● **TASK DIRECTIONS**
Reproduce the entries from the start through the line containing "WMATA: Metro Layers", changing "noisy" to "cluttered" and leaving everything else as it is.

-- Opening Marker --

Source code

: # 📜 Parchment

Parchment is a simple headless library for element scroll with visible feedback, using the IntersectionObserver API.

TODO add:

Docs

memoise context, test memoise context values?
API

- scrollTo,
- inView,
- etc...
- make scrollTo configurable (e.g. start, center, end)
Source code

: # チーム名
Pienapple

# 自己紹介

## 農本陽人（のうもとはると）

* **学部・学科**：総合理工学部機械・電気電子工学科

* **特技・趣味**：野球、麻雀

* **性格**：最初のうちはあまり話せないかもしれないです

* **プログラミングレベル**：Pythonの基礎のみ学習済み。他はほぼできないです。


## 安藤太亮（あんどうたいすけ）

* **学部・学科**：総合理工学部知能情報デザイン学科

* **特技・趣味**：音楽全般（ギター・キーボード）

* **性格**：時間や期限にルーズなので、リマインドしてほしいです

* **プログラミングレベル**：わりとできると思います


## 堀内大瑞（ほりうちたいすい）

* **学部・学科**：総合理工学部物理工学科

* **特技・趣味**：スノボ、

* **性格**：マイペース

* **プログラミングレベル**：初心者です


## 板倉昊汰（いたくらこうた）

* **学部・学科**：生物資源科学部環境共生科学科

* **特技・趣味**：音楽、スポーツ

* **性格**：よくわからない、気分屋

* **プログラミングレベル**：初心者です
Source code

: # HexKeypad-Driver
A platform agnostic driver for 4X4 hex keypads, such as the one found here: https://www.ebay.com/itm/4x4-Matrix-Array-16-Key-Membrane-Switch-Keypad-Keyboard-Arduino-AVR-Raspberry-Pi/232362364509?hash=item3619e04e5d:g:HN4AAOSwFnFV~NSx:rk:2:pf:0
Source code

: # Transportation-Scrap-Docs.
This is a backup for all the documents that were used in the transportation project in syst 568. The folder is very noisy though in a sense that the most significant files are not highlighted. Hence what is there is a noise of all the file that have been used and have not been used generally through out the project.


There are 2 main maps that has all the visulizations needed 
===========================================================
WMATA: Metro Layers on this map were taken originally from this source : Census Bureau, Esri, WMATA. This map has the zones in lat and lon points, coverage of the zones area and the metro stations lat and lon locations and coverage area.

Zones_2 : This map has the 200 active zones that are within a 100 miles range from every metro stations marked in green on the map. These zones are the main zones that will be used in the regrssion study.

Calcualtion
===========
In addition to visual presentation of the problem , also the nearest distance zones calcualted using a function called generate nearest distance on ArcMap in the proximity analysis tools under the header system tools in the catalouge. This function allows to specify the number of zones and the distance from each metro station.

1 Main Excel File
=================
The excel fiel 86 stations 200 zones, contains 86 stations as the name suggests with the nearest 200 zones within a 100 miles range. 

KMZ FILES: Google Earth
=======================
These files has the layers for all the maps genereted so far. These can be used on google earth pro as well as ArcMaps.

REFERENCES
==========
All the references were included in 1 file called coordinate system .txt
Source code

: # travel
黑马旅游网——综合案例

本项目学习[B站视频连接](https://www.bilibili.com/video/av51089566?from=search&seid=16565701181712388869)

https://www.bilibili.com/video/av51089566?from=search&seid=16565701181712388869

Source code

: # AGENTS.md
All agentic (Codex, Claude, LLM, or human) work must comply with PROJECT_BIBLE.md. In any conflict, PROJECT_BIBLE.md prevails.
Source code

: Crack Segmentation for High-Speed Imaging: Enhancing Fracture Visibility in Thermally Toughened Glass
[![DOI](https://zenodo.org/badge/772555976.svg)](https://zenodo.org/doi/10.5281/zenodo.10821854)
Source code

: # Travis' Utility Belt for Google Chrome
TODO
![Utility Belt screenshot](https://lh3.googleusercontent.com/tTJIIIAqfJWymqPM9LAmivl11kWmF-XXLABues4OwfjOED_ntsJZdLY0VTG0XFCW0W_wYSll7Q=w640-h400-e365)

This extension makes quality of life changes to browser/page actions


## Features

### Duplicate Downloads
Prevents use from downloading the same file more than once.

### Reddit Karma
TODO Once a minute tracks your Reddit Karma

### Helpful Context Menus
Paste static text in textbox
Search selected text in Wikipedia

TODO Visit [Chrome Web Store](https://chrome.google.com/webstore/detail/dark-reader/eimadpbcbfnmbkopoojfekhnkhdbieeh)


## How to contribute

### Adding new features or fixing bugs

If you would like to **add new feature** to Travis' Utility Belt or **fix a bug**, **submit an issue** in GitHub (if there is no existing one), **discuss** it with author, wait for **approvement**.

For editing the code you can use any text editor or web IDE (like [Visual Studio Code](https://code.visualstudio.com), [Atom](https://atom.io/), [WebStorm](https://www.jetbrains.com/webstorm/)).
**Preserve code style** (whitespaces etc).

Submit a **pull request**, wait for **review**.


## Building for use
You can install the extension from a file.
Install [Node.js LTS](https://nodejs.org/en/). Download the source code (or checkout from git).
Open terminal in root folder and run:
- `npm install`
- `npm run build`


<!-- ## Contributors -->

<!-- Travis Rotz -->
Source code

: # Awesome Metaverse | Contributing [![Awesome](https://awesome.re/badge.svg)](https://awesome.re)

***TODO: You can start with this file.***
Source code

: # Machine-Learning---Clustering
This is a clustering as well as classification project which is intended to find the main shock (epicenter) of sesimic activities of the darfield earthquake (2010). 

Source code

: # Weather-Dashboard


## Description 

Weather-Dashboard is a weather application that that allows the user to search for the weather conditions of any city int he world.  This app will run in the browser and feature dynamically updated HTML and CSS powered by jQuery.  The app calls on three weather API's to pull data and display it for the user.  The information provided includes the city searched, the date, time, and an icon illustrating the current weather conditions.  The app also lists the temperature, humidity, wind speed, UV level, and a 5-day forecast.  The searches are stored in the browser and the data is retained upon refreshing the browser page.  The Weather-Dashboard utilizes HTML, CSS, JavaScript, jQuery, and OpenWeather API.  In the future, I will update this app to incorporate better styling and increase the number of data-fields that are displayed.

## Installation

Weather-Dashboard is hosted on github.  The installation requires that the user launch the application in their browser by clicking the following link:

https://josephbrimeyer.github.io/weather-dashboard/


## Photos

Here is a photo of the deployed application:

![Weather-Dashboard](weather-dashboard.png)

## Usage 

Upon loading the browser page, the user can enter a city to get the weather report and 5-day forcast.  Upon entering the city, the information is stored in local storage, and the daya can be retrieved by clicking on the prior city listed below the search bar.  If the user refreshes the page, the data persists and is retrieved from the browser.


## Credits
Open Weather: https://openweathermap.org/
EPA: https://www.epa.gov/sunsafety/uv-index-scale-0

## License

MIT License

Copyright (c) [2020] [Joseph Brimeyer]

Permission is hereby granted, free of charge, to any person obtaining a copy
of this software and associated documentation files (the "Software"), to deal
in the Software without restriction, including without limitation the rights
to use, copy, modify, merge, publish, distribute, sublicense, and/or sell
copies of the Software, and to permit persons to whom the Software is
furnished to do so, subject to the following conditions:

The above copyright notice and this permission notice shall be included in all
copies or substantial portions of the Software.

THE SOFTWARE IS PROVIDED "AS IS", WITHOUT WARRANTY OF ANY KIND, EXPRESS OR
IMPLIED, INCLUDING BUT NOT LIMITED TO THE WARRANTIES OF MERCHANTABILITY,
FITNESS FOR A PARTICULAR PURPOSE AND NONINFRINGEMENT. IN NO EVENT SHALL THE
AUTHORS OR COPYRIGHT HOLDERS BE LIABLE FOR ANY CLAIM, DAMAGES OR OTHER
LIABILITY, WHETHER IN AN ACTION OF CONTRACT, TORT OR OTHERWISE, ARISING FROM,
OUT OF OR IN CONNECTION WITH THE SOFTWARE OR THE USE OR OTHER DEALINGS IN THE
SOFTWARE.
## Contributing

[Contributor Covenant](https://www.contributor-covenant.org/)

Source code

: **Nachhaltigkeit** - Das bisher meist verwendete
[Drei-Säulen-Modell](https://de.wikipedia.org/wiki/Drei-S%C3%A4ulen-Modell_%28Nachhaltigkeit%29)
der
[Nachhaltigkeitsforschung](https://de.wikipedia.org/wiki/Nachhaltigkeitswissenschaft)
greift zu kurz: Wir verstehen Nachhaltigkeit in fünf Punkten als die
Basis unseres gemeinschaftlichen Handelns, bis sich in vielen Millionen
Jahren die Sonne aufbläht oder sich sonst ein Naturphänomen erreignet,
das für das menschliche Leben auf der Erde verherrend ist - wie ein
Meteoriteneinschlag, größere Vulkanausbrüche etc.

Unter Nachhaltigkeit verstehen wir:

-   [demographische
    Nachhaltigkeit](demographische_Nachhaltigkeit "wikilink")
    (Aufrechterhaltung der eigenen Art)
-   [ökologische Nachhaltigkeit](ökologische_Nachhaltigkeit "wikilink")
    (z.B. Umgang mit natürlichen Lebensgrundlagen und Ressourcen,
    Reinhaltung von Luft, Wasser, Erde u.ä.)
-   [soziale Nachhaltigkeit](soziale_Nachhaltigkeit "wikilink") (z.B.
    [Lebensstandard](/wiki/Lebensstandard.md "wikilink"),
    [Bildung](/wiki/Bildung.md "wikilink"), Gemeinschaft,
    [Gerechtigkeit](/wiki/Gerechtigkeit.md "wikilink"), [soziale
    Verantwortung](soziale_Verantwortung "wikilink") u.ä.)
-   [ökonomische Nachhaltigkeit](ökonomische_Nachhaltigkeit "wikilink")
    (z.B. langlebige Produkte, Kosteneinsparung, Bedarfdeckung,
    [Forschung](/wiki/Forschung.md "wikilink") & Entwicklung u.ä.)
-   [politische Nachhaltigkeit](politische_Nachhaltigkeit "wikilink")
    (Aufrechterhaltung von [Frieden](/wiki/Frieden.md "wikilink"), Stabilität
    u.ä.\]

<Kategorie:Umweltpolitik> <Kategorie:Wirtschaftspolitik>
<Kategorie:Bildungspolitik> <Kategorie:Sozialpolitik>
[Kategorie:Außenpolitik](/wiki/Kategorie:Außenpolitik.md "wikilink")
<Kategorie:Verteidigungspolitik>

-- Closing Marker --

● **SOLUTION TO THE PROBLEM**
Source code

: # 📜 Parchment

Parchment is a simple headless library for element scroll with visible feedback, using the IntersectionObserver API.

TODO add:

Docs

memoise context, test memoise context values?
API

- scrollTo,
- inView,
- etc...
- make scrollTo configurable (e.g. start, center, end)
Source code

: # チーム名
Pienapple

# 自己紹介

## 農本陽人（のうもとはると）

* **学部・学科**：総合理工学部機械・電気電子工学科

* **特技・趣味**：野球、麻雀

* **性格**：最初のうちはあまり話せないかもしれないです

* **プログラミングレベル**：Pythonの基礎のみ学習済み。他はほぼできないです。


## 安藤太亮（あんどうたいすけ）

* **学部・学科**：総合理工学部知能情報デザイン学科

* **特技・趣味**：音楽全般（ギター・キーボード）

* **性格**：時間や期限にルーズなので、リマインドしてほしいです

* **プログラミングレベル**：わりとできると思います


## 堀内大瑞（ほりうちたいすい）

* **学部・学科**：総合理工学部物理工学科

* **特技・趣味**：スノボ、

* **性格**：マイペース

* **プログラミングレベル**：初心者です


## 板倉昊汰（いたくらこうた）

* **学部・学科**：生物資源科学部環境共生科学科

* **特技・趣味**：音楽、スポーツ

* **性格**：よくわからない、気分屋

* **プログラミングレベル**：初心者です
Source code

: # HexKeypad-Driver
A platform agnostic driver for 4X4 hex keypads, such as the one found here: https://www.ebay.com/itm/4x4-Matrix-Array-16-Key-Membrane-Switch-Keypad-Keyboard-Arduino-AVR-Raspberry-Pi/232362364509?hash=item3619e04e5d:g:HN4AAOSwFnFV~NSx:rk:2:pf:0
Source code

: # Transportation-Scrap-Docs.
This is a backup for all the documents that were used in the transportation project in syst 568. The folder is very cluttered though in a sense that the most significant files are not highlighted. Hence what is there is a noise of all the file that have been used and have not been used generally through out the project.


There are 2 main maps that has all the visulizations needed 
===========================================================
WMATA: Metro Layers on this map were taken originally from this source : Census Bureau, Esri, WMATA. This map has the zones in lat and lon points, coverage of the zones area and the metro stations lat and lon locations and coverage area.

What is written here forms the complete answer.